Something I’ve always found interesting is the way investors look at stocks trading in the triple digits versus those trading under a dollar. They see a stock like Alphabet Inc (GOOG, GOOGL) selling for more than $750 a share and think it’s far too expensive for them to take a position in. Then they see cheap stocks like Groupon Inc (GRPN), which trades at under $5 a share, and are like, “Hey, I can afford to load up on that!”
That’s one way to look at it, but it’s not the right way.
Sure, if you have $800 to invest, you can only buy one share of GOOGL, but you could buy more than 200 shares of GRPN. However, in reality, I think this is one of the biggest mistakes an investor can make.
All too often I see investors loading up on way too many cheap stocks. And I’ve found that many would rather purchase the 200 shares of GRPN than the one share of GOOGL. Don’t get me wrong, there is certainly a place for low-priced stocks, but it’s very important to keep in mind that price doesn’t denote value. The fact of the matter is that having a lot of shares of a lousy company doesn’t make it more valuable than just one share of a great company.

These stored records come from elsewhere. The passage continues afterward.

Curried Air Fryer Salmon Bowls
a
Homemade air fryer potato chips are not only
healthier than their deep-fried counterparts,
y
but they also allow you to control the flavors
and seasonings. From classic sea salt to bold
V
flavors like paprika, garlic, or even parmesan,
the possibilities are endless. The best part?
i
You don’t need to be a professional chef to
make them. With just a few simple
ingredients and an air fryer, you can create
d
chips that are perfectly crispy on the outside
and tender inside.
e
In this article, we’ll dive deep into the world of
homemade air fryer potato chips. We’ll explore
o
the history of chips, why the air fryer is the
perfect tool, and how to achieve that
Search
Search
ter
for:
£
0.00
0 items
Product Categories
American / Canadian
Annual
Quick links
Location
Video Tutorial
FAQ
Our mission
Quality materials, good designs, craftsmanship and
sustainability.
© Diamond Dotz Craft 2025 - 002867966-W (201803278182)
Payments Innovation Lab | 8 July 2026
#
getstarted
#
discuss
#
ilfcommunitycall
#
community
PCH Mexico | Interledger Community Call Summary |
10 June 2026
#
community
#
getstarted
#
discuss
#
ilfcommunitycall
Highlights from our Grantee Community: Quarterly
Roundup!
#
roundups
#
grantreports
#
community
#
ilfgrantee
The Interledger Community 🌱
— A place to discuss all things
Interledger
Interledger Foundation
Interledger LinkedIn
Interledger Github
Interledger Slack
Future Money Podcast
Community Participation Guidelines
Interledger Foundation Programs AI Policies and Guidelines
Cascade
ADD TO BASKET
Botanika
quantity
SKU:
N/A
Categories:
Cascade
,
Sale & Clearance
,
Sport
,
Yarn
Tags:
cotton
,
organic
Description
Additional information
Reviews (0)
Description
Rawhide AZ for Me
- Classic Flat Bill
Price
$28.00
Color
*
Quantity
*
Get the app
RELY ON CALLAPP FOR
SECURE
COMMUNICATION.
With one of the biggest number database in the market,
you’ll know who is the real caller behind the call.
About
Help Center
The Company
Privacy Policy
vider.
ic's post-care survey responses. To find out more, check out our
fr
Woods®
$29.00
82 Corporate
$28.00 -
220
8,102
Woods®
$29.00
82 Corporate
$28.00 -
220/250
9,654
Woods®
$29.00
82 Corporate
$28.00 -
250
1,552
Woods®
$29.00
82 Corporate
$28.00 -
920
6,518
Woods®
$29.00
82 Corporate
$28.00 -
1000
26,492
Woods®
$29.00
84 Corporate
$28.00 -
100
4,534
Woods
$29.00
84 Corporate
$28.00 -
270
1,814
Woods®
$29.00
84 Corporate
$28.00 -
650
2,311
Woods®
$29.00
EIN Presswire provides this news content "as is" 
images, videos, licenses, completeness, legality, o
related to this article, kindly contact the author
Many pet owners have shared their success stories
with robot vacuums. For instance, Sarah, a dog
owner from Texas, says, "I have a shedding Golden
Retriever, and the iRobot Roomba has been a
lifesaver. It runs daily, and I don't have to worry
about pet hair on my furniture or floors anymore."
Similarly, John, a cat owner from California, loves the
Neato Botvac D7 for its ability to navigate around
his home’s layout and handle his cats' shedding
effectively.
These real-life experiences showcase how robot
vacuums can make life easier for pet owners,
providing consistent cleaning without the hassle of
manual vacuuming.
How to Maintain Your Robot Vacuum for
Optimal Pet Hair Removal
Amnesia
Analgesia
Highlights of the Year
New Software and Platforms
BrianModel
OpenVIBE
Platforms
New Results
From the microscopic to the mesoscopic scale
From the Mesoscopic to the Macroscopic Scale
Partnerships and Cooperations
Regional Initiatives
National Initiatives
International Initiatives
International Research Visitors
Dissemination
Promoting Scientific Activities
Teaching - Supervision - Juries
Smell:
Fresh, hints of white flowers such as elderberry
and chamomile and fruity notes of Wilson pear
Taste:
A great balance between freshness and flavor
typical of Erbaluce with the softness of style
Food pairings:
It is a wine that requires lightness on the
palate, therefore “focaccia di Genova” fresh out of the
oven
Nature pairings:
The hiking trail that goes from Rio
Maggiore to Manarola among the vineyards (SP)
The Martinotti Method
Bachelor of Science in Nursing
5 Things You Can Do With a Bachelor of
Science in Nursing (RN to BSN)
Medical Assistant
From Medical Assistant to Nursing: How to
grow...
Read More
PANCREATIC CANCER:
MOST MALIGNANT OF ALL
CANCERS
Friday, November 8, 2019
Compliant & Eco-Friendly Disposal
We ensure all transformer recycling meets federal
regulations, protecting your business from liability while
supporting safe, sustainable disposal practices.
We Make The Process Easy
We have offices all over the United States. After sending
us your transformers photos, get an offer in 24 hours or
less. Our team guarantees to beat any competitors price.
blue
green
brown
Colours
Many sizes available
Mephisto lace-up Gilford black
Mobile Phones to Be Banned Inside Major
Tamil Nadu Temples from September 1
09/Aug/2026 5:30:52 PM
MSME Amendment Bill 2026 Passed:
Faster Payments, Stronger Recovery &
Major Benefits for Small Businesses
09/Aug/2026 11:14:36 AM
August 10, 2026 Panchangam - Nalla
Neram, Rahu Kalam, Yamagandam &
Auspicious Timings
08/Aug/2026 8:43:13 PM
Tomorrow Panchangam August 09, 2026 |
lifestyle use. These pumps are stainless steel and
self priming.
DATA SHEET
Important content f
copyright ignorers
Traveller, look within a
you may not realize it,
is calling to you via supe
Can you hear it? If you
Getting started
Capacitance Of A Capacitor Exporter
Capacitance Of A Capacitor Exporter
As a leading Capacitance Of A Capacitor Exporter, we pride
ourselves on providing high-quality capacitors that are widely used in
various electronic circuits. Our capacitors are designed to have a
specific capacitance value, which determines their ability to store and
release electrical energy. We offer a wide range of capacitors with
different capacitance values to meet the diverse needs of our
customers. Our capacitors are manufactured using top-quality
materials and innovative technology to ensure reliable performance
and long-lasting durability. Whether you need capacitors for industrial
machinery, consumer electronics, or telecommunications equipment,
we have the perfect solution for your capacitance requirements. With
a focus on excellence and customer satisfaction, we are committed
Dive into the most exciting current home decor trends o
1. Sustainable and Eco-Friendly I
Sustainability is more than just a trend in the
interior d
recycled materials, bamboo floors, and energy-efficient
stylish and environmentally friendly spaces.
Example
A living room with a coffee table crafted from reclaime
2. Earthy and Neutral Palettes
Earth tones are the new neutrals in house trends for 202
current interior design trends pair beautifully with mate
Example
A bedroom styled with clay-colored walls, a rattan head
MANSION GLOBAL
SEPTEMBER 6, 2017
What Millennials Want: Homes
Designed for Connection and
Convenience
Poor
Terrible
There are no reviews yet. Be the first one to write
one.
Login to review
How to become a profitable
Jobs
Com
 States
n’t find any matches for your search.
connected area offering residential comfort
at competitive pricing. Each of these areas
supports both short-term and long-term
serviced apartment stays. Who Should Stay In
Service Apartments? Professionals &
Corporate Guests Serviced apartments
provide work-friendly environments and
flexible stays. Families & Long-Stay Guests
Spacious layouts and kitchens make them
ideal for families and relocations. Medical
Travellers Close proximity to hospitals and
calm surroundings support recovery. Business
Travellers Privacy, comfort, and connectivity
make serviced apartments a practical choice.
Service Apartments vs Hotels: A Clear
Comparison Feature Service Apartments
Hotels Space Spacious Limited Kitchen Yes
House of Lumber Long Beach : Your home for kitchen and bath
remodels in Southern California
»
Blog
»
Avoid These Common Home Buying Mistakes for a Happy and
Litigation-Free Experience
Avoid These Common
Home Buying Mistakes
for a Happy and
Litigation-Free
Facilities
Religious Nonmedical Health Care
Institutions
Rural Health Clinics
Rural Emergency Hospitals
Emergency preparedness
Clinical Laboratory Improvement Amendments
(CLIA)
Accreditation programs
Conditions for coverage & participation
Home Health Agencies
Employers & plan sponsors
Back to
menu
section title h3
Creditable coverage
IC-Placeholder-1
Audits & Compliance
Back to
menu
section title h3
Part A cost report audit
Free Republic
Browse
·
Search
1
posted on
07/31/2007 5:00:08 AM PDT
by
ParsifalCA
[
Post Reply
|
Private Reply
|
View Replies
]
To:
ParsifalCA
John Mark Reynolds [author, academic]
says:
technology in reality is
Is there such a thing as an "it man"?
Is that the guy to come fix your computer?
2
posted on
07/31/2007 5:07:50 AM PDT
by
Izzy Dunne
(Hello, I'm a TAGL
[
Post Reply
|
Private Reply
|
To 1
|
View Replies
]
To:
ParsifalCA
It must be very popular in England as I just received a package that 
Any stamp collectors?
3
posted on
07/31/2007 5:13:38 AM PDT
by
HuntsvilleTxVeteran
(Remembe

My biggest concern is that investors who focus too much on cheap stocks probably are not properly diversifying and taking risk into account. Some people think diversifying simply means owning several different stocks, but really, there’s a lot you need to keep in mind, including industries, geographic regions and, yes, even market capitalization. If stocks under $10 make up more than 15% of your portfolio, you are likely taking a chance that isn’t worth the risk.
Second, you don’t need a lot of shares to make money, even though that’s a widely accepted notion. Say you had $6,000 to invest on the first trading day of 2009, right in the middle of the last recession. There were plenty of stocks trading in the single digits, and you could have picked one and bought hundreds of shares. Well, lots of cheap stocks either bit the dust or simply pulled back to even lower prices.
On the other hand, if you had bought just 19 shares of Alphabet (which was Google back then, trading under the GOOG ticker) with that $6,000, your investment would have nearly doubled to almost $12,000 just one year later.
The Real Risk With Choosing Cheap Stocks
The key is in the percentage change.
If you had happened to put that $6,000 in a low-priced stock that also doubled in a year (although the odds of that happening were much less than the chances that Google would double), you would still have walked away with $12,000.
“Cheap” actually has nothing to do with share price or stock charts. Stocks are often cheap for good reasons, so you really need to do your research before loading up on a company that’s trading below $10. There is absolutely nothing wrong with buying low-priced stocks from time to time, but please do not overweight your portfolio in them or think they’re a quicker path to building wealth.